### Problem requirements
Where a picture occurs in the data, omit it, and copy all remaining data exactly.

══════════

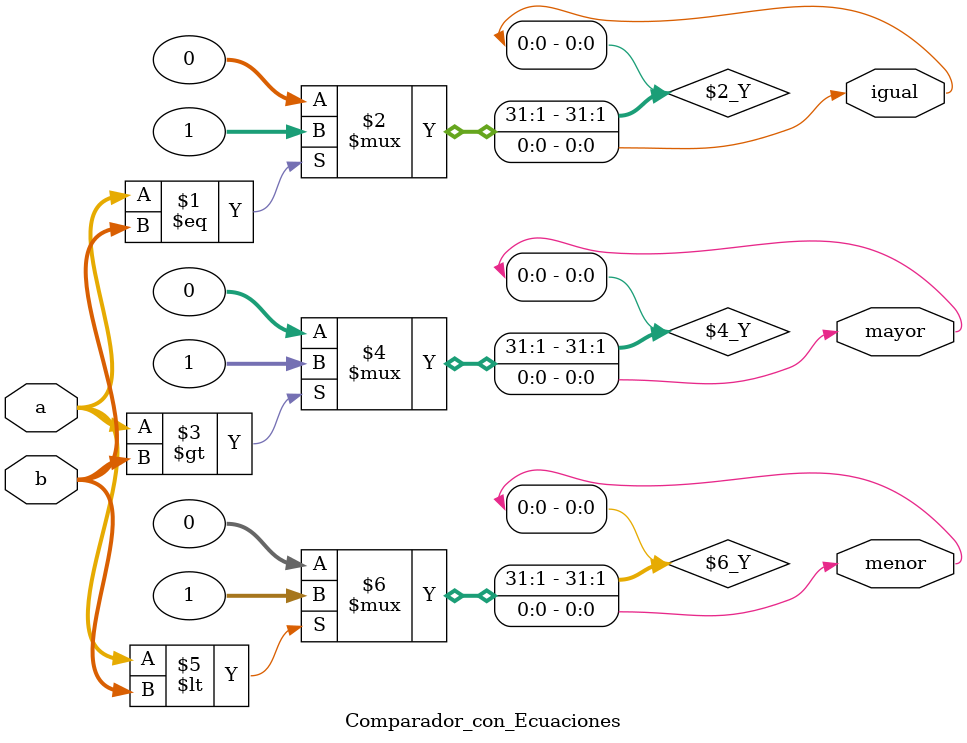
<source format=v>
`timescale 1ns / 1ps
module Comparador_con_Ecuaciones(
    input signed [7:0] a,
    input signed [7:0] b,
    output igual,
    output mayor,
    output menor
    );
	 
	 assign igual = ( a == b ) ? 1:0;
	 assign mayor = ( a > b ) ? 1:0;
	 assign menor = ( a < b ) ? 1:0;


endmodule

</source>
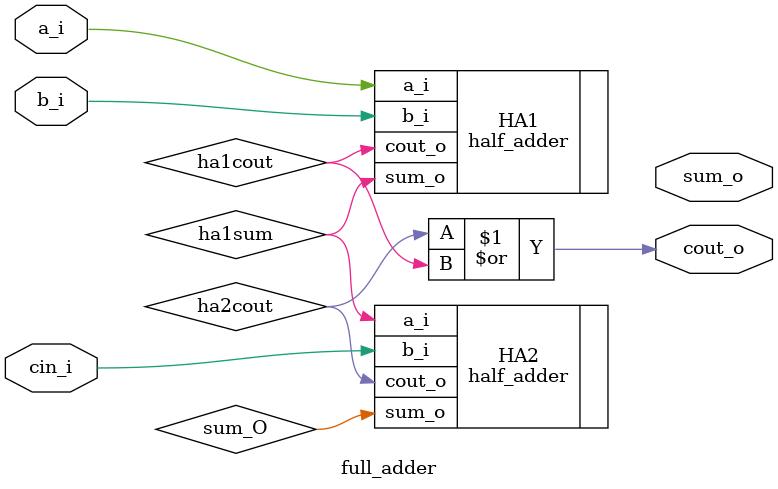
<source format=v>
`timescale 1ns / 1ps


module full_adder(
   input a_i,
   input b_i,
   input cin_i,
   output sum_o,
   output cout_o
    );
    wire ha1sum,ha1cout,ha2cout;
    //instantiation
  half_adder HA1(
  .a_i (a_i),
  .b_i (b_i),
  .sum_o (ha1sum),
  .cout_o (ha1cout)
  );
  half_adder HA2 (
  .a_i (ha1sum),
  .b_i (cin_i),
  .sum_o (sum_O),
  .cout_o (ha2cout)  
  );
  or G1 (cout_o,ha2cout,ha1cout);
endmodule

</source>
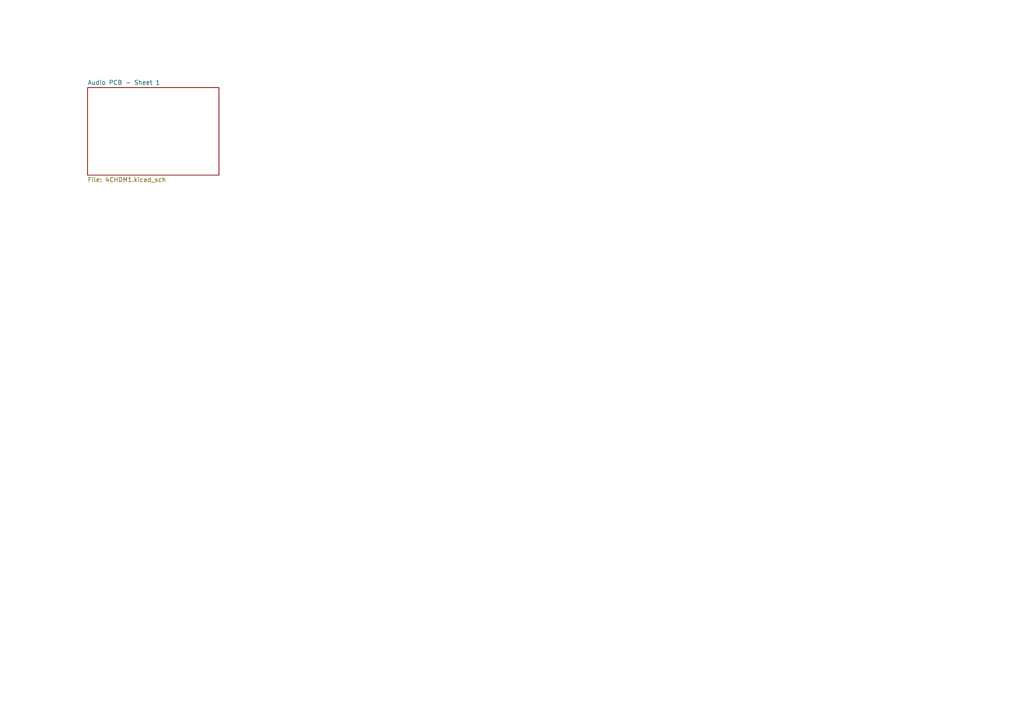
<source format=kicad_sch>
(kicad_sch
	(version 20231120)
	(generator "eeschema")
	(generator_version "8.0")
	(uuid "883ad78c-bd1d-404b-b8ca-4ae0611fec43")
	(paper "A4")
	(title_block
		(title "Exidy 440")
		(company "Exidy")
		(comment 1 "Anton Gale")
	)
	(lib_symbols)
	(sheet
		(at 25.4 25.4)
		(size 38.1 25.4)
		(fields_autoplaced yes)
		(stroke
			(width 0.1524)
			(type solid)
		)
		(fill
			(color 0 0 0 0.0000)
		)
		(uuid "63b7cd6e-0d72-49fd-a4ed-b6020130586b")
		(property "Sheetname" "Audio PCB - Sheet 1"
			(at 25.4 24.6884 0)
			(effects
				(font
					(size 1.27 1.27)
				)
				(justify left bottom)
			)
		)
		(property "Sheetfile" "4CHDM1.kicad_sch"
			(at 25.4 51.3846 0)
			(effects
				(font
					(size 1.27 1.27)
				)
				(justify left top)
			)
		)
		(instances
			(project "exidy440pcb"
				(path "/ee9ca5df-edb9-4677-bdcd-afd3abb310eb/3fd7af43-9851-4214-bd3c-e0b77c4a0423"
					(page "A1")
				)
			)
		)
	)
)

</source>
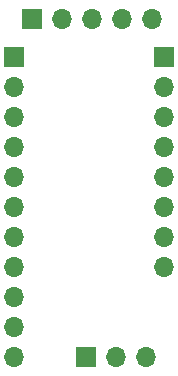
<source format=gbr>
%TF.GenerationSoftware,KiCad,Pcbnew,8.0.6*%
%TF.CreationDate,2024-11-24T13:18:03-08:00*%
%TF.ProjectId,pic32_breakout,70696333-325f-4627-9265-616b6f75742e,rev?*%
%TF.SameCoordinates,Original*%
%TF.FileFunction,Soldermask,Bot*%
%TF.FilePolarity,Negative*%
%FSLAX46Y46*%
G04 Gerber Fmt 4.6, Leading zero omitted, Abs format (unit mm)*
G04 Created by KiCad (PCBNEW 8.0.6) date 2024-11-24 13:18:03*
%MOMM*%
%LPD*%
G01*
G04 APERTURE LIST*
%ADD10O,1.700000X1.700000*%
%ADD11R,1.700000X1.700000*%
G04 APERTURE END LIST*
D10*
%TO.C,J1*%
X111180000Y-100400000D03*
X108640000Y-100400000D03*
D11*
X106100000Y-100400000D03*
%TD*%
D10*
%TO.C,J2*%
X111620000Y-71800000D03*
X109080000Y-71800000D03*
X106540000Y-71800000D03*
X104000000Y-71800000D03*
D11*
X101460000Y-71800000D03*
%TD*%
D10*
%TO.C,J5*%
X112700000Y-92780000D03*
X112700000Y-90240000D03*
X112700000Y-87700000D03*
X112700000Y-85160000D03*
X112700000Y-82620000D03*
X112700000Y-80080000D03*
X112700000Y-77540000D03*
D11*
X112700000Y-75000000D03*
%TD*%
%TO.C,J3*%
X100000000Y-75000000D03*
D10*
X100000000Y-77540000D03*
X100000000Y-80080000D03*
X100000000Y-82620000D03*
X100000000Y-85160000D03*
X100000000Y-87700000D03*
X100000000Y-90240000D03*
X100000000Y-92780000D03*
X100000000Y-95320000D03*
X100000000Y-97860000D03*
X100000000Y-100400000D03*
%TD*%
M02*

</source>
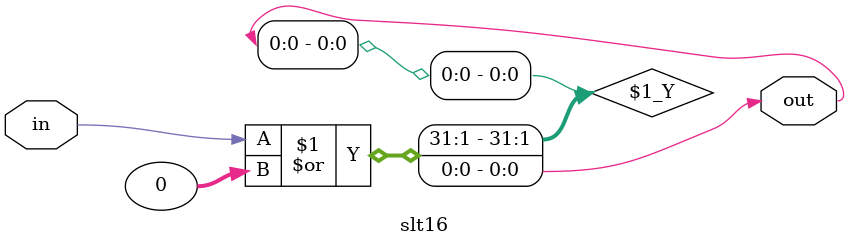
<source format=v>
module slt16(
	input in,
	output [15:0] out);
	
	or or1(out[0] , in , 0);
	
endmodule 
</source>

══════════

### Written solution
<source format=v>
`timescale 1ns / 1ps
module Comparador_con_Ecuaciones(
    input signed [7:0] a,
    input signed [7:0] b,
    output igual,
    output mayor,
    output menor
    );
	 
	 assign igual = ( a == b ) ? 1:0;
	 assign mayor = ( a > b ) ? 1:0;
	 assign menor = ( a < b ) ? 1:0;


endmodule

</source>
<source format=v>
`timescale 1ns / 1ps


module full_adder(
   input a_i,
   input b_i,
   input cin_i,
   output sum_o,
   output cout_o
    );
    wire ha1sum,ha1cout,ha2cout;
    //instantiation
  half_adder HA1(
  .a_i (a_i),
  .b_i (b_i),
  .sum_o (ha1sum),
  .cout_o (ha1cout)
  );
  half_adder HA2 (
  .a_i (ha1sum),
  .b_i (cin_i),
  .sum_o (sum_O),
  .cout_o (ha2cout)  
  );
  or G1 (cout_o,ha2cout,ha1cout);
endmodule

</source>
<source format=kicad_sch>
(kicad_sch
	(version 20231120)
	(generator "eeschema")
	(generator_version "8.0")
	(uuid "883ad78c-bd1d-404b-b8ca-4ae0611fec43")
	(paper "A4")
	(title_block
		(title "Exidy 440")
		(company "Exidy")
		(comment 1 "Anton Gale")
	)
	(lib_symbols)
	(sheet
		(at 25.4 25.4)
		(size 38.1 25.4)
		(fields_autoplaced yes)
		(stroke
			(width 0.1524)
			(type solid)
		)
		(fill
			(color 0 0 0 0.0000)
		)
		(uuid "63b7cd6e-0d72-49fd-a4ed-b6020130586b")
		(property "Sheetname" "Audio PCB - Sheet 1"
			(at 25.4 24.6884 0)
			(effects
				(font
					(size 1.27 1.27)
				)
				(justify left bottom)
			)
		)
		(property "Sheetfile" "4CHDM1.kicad_sch"
			(at 25.4 51.3846 0)
			(effects
				(font
					(size 1.27 1.27)
				)
				(justify left top)
			)
		)
		(instances
			(project "exidy440pcb"
				(path "/ee9ca5df-edb9-4677-bdcd-afd3abb310eb/3fd7af43-9851-4214-bd3c-e0b77c4a0423"
					(page "A1")
				)
			)
		)
	)
)

</source>
<source format=gbr>
%TF.GenerationSoftware,KiCad,Pcbnew,8.0.6*%
%TF.CreationDate,2024-11-24T13:18:03-08:00*%
%TF.ProjectId,pic32_breakout,70696333-325f-4627-9265-616b6f75742e,rev?*%
%TF.SameCoordinates,Original*%
%TF.FileFunction,Soldermask,Bot*%
%TF.FilePolarity,Negative*%
%FSLAX46Y46*%
G04 Gerber Fmt 4.6, Leading zero omitted, Abs format (unit mm)*
G04 Created by KiCad (PCBNEW 8.0.6) date 2024-11-24 13:18:03*
%MOMM*%
%LPD*%
G01*
G04 APERTURE LIST*
%ADD10O,1.700000X1.700000*%
%ADD11R,1.700000X1.700000*%
G04 APERTURE END LIST*
D10*
%TO.C,J1*%
X111180000Y-100400000D03*
X108640000Y-100400000D03*
D11*
X106100000Y-100400000D03*
%TD*%
D10*
%TO.C,J2*%
X111620000Y-71800000D03*
X109080000Y-71800000D03*
X106540000Y-71800000D03*
X104000000Y-71800000D03*
D11*
X101460000Y-71800000D03*
%TD*%
D10*
%TO.C,J5*%
X112700000Y-92780000D03*
X112700000Y-90240000D03*
X112700000Y-87700000D03*
X112700000Y-85160000D03*
X112700000Y-82620000D03*
X112700000Y-80080000D03*
X112700000Y-77540000D03*
D11*
X112700000Y-75000000D03*
%TD*%
%TO.C,J3*%
X100000000Y-75000000D03*
D10*
X100000000Y-77540000D03*
X100000000Y-80080000D03*
X100000000Y-82620000D03*
X100000000Y-85160000D03*
X100000000Y-87700000D03*
X100000000Y-90240000D03*
X100000000Y-92780000D03*
X100000000Y-95320000D03*
X100000000Y-97860000D03*
X100000000Y-100400000D03*
%TD*%
M02*

</source>
<source format=v>
module slt16(
	input in,
	output [15:0] out);
	
	or or1(out[0] , in , 0);
	
endmodule 
</source>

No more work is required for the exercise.